▶ _Work request_
Return exactly and only these lines: the first of the listing through the one containing "immunohistochemistry (IHC) photomicrograph".

▶ _Data excerpt_
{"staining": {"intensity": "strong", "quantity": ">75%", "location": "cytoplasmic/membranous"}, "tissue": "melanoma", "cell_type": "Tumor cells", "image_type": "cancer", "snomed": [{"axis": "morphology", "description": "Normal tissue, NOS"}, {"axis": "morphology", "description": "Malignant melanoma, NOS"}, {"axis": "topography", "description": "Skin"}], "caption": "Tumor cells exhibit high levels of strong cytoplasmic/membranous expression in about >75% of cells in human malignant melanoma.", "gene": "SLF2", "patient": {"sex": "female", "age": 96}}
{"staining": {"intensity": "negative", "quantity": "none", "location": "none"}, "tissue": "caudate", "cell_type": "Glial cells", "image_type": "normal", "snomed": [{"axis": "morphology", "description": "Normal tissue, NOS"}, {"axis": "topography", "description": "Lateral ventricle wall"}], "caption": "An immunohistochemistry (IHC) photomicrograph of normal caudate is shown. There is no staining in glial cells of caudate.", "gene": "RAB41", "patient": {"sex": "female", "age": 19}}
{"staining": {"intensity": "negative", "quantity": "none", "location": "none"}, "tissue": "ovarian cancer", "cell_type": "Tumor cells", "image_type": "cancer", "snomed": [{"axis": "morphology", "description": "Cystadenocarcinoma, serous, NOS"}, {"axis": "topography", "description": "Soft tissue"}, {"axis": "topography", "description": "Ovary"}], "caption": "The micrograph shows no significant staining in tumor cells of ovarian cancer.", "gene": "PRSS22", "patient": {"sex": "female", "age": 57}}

▶ _Solution to this task_
{"staining": {"intensity": "strong", "quantity": ">75%", "location": "cytoplasmic/membranous"}, "tissue": "melanoma", "cell_type": "Tumor cells", "image_type": "cancer", "snomed": [{"axis": "morphology", "description": "Normal tissue, NOS"}, {"axis": "morphology", "description": "Malignant melanoma, NOS"}, {"axis": "topography", "description": "Skin"}], "caption": "Tumor cells exhibit high levels of strong cytoplasmic/membranous expression in about >75% of cells in human malignant melanoma.", "gene": "SLF2", "patient": {"sex": "female", "age": 96}}
{"staining": {"intensity": "negative", "quantity": "none", "location": "none"}, "tissue": "caudate", "cell_type": "Glial cells", "image_type": "normal", "snomed": [{"axis": "morphology", "description": "Normal tissue, NOS"}, {"axis": "topography", "description": "Lateral ventricle wall"}], "caption": "An immunohistochemistry (IHC) photomicrograph of normal caudate is shown. There is no staining in glial cells of caudate.", "gene": "RAB41", "patient": {"sex": "female", "age": 19}}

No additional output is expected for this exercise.